Items listed in a dataset
• • • •

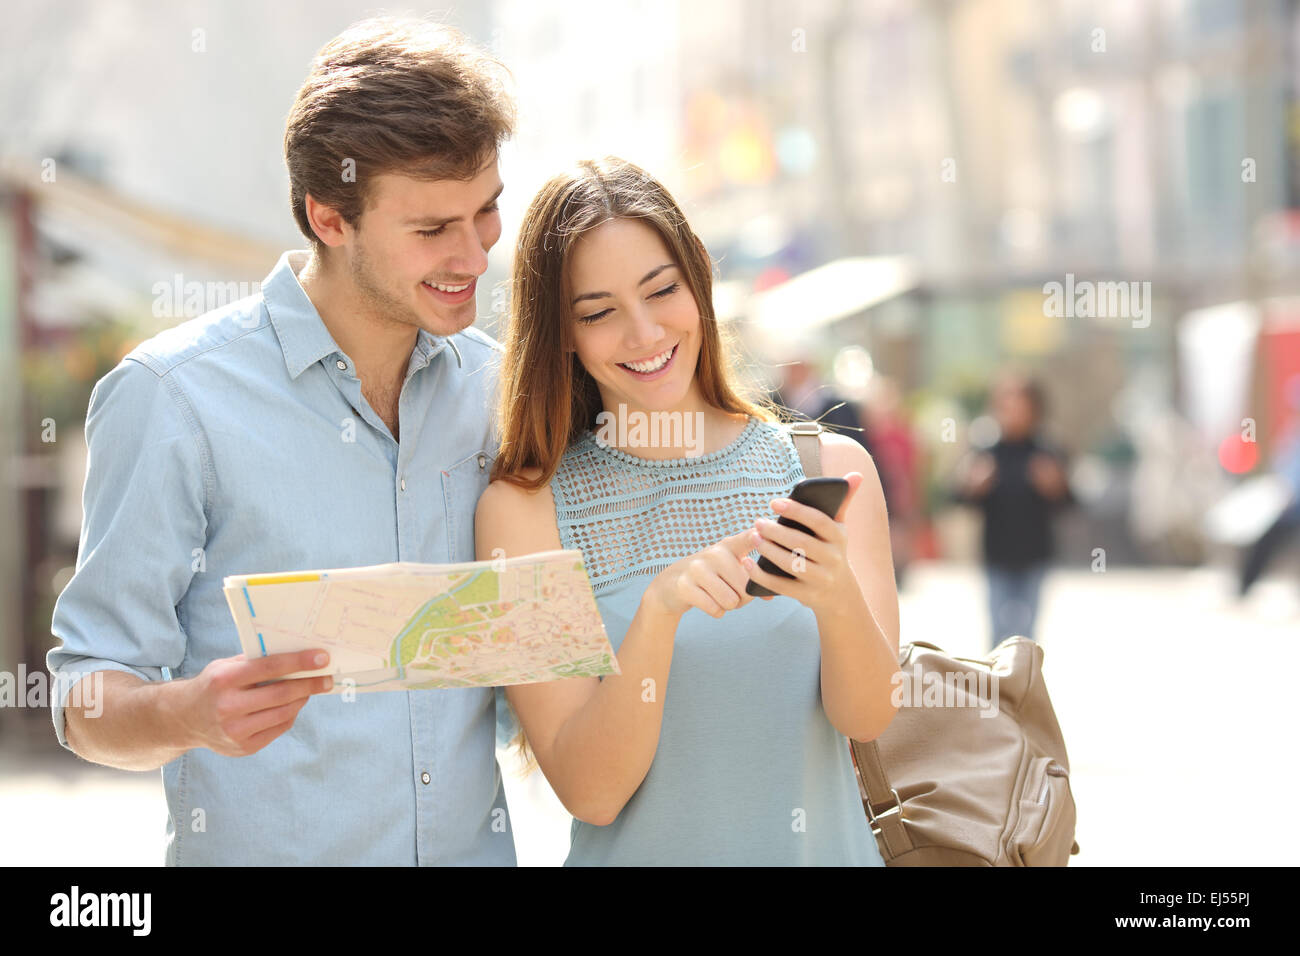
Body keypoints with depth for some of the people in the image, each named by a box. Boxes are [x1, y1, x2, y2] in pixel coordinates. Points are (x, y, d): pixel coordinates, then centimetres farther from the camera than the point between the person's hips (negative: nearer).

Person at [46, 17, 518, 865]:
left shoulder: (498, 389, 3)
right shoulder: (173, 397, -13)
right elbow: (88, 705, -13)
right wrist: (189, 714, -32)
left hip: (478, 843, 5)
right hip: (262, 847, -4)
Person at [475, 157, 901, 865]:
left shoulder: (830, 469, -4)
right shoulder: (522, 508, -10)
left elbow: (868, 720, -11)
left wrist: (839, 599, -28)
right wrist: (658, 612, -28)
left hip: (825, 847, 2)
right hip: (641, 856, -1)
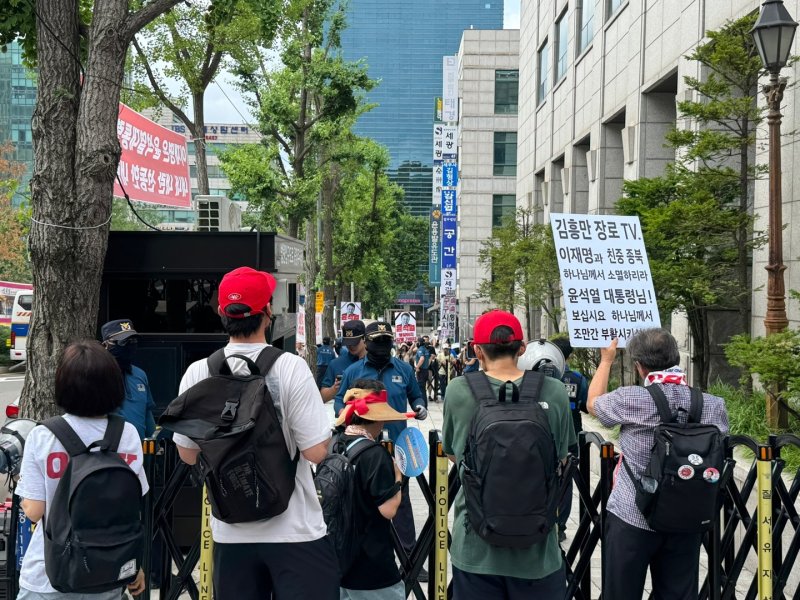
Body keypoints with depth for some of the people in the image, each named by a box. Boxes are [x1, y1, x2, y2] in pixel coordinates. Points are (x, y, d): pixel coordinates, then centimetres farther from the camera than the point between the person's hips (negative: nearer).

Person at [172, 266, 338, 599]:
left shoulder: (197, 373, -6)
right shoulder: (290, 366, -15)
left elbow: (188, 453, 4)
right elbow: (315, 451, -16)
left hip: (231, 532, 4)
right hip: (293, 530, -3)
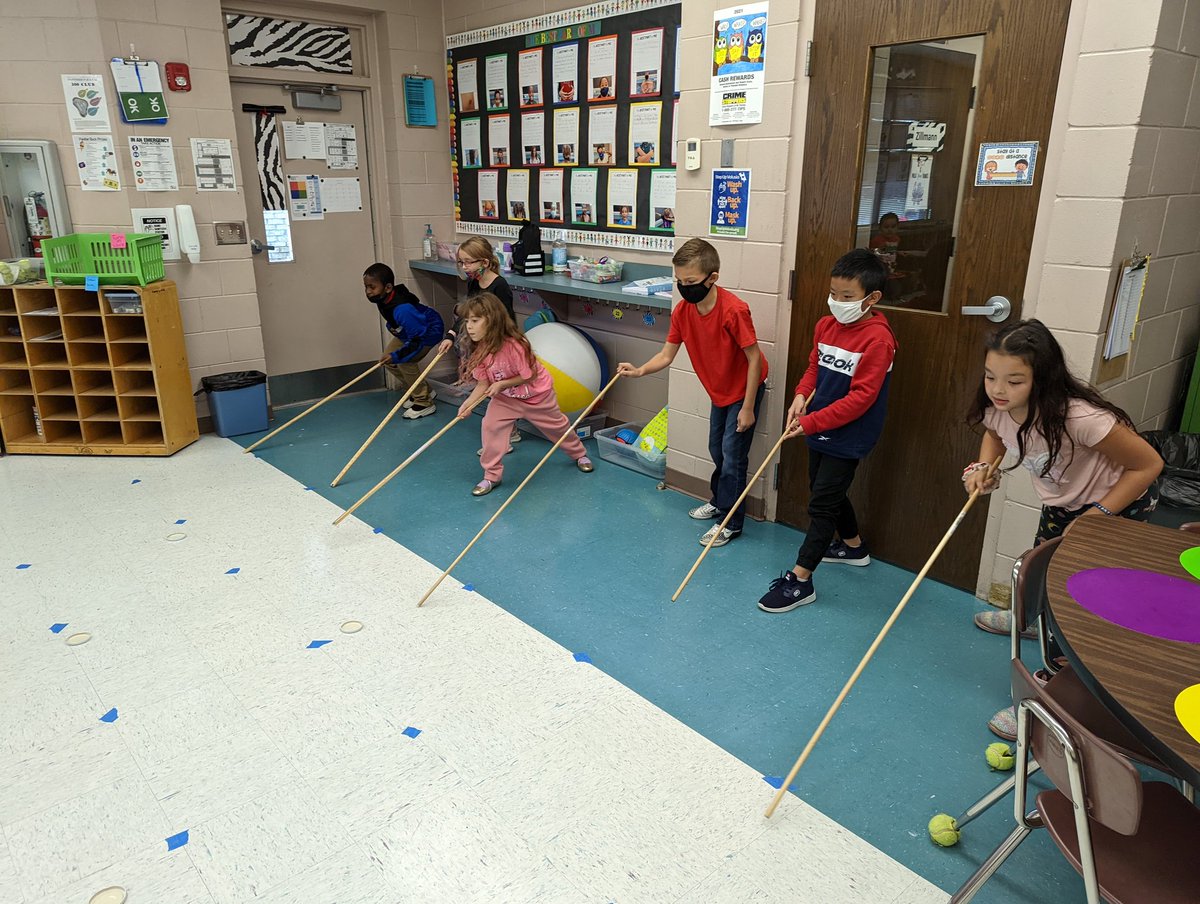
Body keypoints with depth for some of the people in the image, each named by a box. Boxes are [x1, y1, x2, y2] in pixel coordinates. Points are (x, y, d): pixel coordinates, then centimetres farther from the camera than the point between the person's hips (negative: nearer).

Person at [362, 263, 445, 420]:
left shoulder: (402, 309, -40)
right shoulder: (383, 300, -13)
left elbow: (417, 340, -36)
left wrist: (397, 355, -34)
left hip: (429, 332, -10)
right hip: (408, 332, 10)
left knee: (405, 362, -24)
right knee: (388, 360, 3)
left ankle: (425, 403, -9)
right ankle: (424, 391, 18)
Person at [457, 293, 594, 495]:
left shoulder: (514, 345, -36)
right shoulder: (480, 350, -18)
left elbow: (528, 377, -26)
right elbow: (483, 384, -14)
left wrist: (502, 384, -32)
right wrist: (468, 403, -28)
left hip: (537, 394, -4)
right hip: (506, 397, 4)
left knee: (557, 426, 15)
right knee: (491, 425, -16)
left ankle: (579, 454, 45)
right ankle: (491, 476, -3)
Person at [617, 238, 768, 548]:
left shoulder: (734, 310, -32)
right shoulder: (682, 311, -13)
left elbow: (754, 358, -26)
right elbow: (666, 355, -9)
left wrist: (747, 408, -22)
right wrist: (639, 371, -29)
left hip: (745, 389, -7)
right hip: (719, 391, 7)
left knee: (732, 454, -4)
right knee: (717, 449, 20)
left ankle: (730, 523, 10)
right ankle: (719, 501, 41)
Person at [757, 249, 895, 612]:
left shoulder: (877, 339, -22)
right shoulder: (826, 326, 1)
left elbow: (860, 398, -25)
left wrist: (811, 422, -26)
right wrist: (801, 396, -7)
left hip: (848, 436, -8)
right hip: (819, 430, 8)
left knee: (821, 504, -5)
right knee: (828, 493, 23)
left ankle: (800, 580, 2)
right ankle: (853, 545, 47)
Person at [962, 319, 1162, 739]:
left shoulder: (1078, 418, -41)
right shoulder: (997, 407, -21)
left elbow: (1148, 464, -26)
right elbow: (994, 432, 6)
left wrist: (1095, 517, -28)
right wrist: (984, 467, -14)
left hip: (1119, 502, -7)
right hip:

• • • •

Task brief ▸
Output every line of the rows above as a JSON list of strings, one string per line. Skip blank lines and leave out the pictures.

Response for this exercise ▸
[
  "Body keypoints with depth for some of the people in the image, each named by a box. Boxes are [x1, y1, x2, y2] in pixel coordinates. Points are (x, y, d): pixel coordinates, then centimetres farther from the camera than the point between the person's hips (negative: nearer).",
  "Person at [46, 17, 518, 865]:",
  "left shoulder: (498, 389, 3)",
  "right shoulder: (173, 397, -13)",
  "right elbow: (88, 705, -13)",
  "right wrist: (189, 714, -32)",
  "left hip: (478, 843, 5)",
  "right hip: (262, 847, -4)",
  "Person at [475, 157, 901, 865]:",
  "left shoulder: (830, 469, -4)",
  "right shoulder: (522, 508, -10)",
  "left elbow: (868, 720, -11)",
  "left wrist: (839, 599, -28)",
  "right wrist: (658, 612, -28)",
  "left hip: (825, 847, 2)",
  "right hip: (641, 856, -1)",
  "Body keypoints with depth for some of the people in the image, each named by a box. Boxes are [x1, y1, x2, y2] in pixel coordinates. Points are (x, y, d): pixel coordinates, then centimetres farther from the camera than the point between the person's hips (negative: nearer).",
  "Person at [172, 266, 338, 599]:",
  "left shoulder: (197, 373, -6)",
  "right shoulder: (290, 366, -15)",
  "left elbow: (188, 453, 4)",
  "right elbow: (315, 451, -16)",
  "left hip: (231, 532, 4)",
  "right hip: (293, 530, -3)",
  "Body keypoints with depth for some of the people in the image, each named by a box. Boxes are [x1, y1, x2, y2] in pixel coordinates. Points are (x, y, d): pixel coordinates, then centimetres farther from the camera than the point between the person's hips (negative: nearer).",
  "Person at [362, 263, 445, 420]:",
  "left shoulder: (402, 309, -40)",
  "right shoulder: (383, 300, -13)",
  "left elbow: (417, 340, -36)",
  "left wrist: (397, 355, -34)",
  "left hip: (429, 332, -10)",
  "right hip: (408, 332, 10)",
  "left knee: (405, 362, -24)",
  "right knee: (388, 360, 3)",
  "left ankle: (425, 403, -9)",
  "right ankle: (424, 391, 18)",
  "Person at [457, 293, 594, 495]:",
  "left shoulder: (514, 345, -36)",
  "right shoulder: (480, 350, -18)",
  "left elbow: (528, 377, -26)",
  "right elbow: (483, 384, -14)",
  "left wrist: (502, 384, -32)",
  "right wrist: (468, 403, -28)",
  "left hip: (537, 394, -4)",
  "right hip: (506, 397, 4)",
  "left knee: (557, 426, 15)",
  "right knee: (491, 425, -16)",
  "left ankle: (579, 454, 45)",
  "right ankle: (491, 476, -3)",
  "Person at [617, 238, 768, 548]:",
  "left shoulder: (734, 310, -32)",
  "right shoulder: (682, 311, -13)",
  "left elbow: (754, 358, -26)",
  "right elbow: (666, 355, -9)",
  "left wrist: (747, 408, -22)",
  "right wrist: (639, 371, -29)",
  "left hip: (745, 389, -7)",
  "right hip: (719, 391, 7)",
  "left knee: (732, 454, -4)",
  "right knee: (717, 449, 20)",
  "left ankle: (730, 523, 10)",
  "right ankle: (719, 501, 41)",
  "Person at [757, 249, 895, 612]:",
  "left shoulder: (877, 339, -22)",
  "right shoulder: (826, 326, 1)",
  "left elbow: (860, 398, -25)",
  "left wrist: (811, 422, -26)",
  "right wrist: (801, 396, -7)",
  "left hip: (848, 436, -8)",
  "right hip: (819, 430, 8)",
  "left knee: (821, 504, -5)",
  "right knee: (828, 493, 23)",
  "left ankle: (800, 580, 2)",
  "right ankle: (853, 545, 47)",
  "Person at [962, 319, 1162, 739]:",
  "left shoulder: (1078, 418, -41)",
  "right shoulder: (997, 407, -21)",
  "left elbow: (1148, 464, -26)",
  "right elbow: (994, 432, 6)",
  "left wrist: (1095, 517, -28)",
  "right wrist: (984, 467, -14)",
  "left hip: (1119, 502, -7)",
  "right hip:"
]